**Excerpt provided**

Thursday, 3 March 2016

On the election trail again

I am pleased to be able to report that MK has nominated candidates for two town/parish council by-elections that are due to take place on 31st March. Both the vacancies are within the Camborne and Redruth Constituency.

Linda Lemon will be contesting the Trelowarren Ward on Camborne Town Council. She is hoping to join Zoe Fox who already represents the area on the town council. Zoe is pictured below with Linda, who is on the left. The election will be straight fight with a Labour candidate.

MK is also standing in a by-election for a seat on Carn Brea Parish Council. First time candidate Bruce Townsley will be up against three other candidates – one Labour and two with no description.

Anyone who would like to help out can call the Chairman of the Constituency Party Cllr Loveday Jenkin on 01209 831517.

Wednesday, 2 March 2016

Cornish Guardian opposes Devonwall seat

The editorial in today’s Cornish Guardian has slammed what it described as the “political abomination known as Devonwall.”

I am very pleased that the newspaper has come out, so strongly, against the creation of a cross-Tamar Devonwall parliamentary seat. It is quite similar to an article I wrote in a recent edition of the newspaper, and this hard-hitting editorial is well worth a read.

**Data shown**
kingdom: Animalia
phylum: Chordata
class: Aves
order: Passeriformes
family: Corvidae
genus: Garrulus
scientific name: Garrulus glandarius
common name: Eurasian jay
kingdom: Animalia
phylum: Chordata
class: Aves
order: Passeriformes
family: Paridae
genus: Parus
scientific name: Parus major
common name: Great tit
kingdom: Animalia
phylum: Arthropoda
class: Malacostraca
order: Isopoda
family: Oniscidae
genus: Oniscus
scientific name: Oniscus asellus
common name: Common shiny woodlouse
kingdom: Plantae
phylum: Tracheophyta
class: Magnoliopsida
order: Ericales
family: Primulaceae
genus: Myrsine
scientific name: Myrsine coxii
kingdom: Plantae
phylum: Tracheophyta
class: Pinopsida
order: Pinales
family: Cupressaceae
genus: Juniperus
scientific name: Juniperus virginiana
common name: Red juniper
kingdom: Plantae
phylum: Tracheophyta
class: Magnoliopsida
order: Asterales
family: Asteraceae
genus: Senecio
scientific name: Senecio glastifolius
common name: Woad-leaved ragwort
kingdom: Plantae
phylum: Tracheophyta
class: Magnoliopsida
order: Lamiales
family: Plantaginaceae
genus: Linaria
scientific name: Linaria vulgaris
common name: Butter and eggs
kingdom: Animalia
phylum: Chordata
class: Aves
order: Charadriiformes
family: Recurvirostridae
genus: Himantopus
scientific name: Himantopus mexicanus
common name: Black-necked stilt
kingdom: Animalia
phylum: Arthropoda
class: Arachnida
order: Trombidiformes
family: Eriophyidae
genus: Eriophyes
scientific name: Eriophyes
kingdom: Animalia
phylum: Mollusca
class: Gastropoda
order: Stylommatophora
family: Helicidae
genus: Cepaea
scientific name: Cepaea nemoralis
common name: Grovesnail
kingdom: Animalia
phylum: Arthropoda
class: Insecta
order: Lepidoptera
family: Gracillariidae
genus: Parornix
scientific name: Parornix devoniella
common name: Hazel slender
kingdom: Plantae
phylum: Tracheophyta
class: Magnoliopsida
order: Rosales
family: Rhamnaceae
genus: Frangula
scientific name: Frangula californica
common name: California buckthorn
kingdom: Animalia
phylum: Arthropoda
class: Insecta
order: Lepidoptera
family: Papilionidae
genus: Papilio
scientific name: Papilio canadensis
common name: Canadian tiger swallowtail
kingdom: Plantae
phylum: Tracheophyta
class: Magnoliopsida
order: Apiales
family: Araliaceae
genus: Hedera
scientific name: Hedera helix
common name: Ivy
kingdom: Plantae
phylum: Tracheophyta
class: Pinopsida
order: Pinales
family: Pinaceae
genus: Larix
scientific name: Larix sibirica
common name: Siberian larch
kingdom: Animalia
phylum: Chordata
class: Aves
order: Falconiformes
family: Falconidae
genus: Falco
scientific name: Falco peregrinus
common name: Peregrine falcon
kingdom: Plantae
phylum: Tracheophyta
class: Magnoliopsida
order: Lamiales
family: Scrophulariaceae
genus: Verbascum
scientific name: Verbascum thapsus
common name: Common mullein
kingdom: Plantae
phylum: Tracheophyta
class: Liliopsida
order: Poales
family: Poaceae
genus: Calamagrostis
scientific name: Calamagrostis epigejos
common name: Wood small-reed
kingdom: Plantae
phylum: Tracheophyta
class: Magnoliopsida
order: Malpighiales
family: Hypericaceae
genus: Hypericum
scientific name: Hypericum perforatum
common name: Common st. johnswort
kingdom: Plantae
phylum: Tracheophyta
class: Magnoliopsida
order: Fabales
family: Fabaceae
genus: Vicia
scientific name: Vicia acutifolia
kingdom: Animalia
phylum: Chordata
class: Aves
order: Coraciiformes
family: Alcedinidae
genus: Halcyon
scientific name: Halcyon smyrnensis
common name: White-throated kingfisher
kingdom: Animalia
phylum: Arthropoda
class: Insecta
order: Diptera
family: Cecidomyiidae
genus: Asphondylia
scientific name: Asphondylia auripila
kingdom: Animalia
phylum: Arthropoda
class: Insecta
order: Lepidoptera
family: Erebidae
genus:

**Work to complete**
Resume the blog excerpt on Cornish politics, starting right after its last sentence. The entries have no connection to the blog excerpt on Cornish politics.

**Result**
It concludes as follows:

“The Cornish people have already been recognised as a ‘national minority.’ As such, we must be afforded the same respect as in Scotland and Wales and not have our boundaries breached by the creation of a bastardised constituency that neither respects nor recognises Cornwall, its heritage, its struggles and its aspirations.”

Cornwall for Sale? ... YourKidsFutureCornwall

A full page advert was placed in today’s Cornish Guardian by a group calling itself YourKidsFutureCornwall. I understand that similar adverts will be appearing in the Cornishman and West Briton newspapers tomorrow.

YourKidsFutureCornwall describes itself as a “group of dedicated people that are passionate about protecting Kernow from the developer's onslaught that it is currently seeing. We can't do it alone, we need the help and support of the peoples of Kernow.”

It is a telling intervention at this time and shows the growing frustration that many people feel about what is happening in Cornwall today. I have seen it described as the “most outspoken expression of grassroots concern seen in decades!”

I believe it is incumbent on everyone who cares about the future of Cornwall, to be active in local affairs.

So have a read, look at the website – – and join in the debate and have your say.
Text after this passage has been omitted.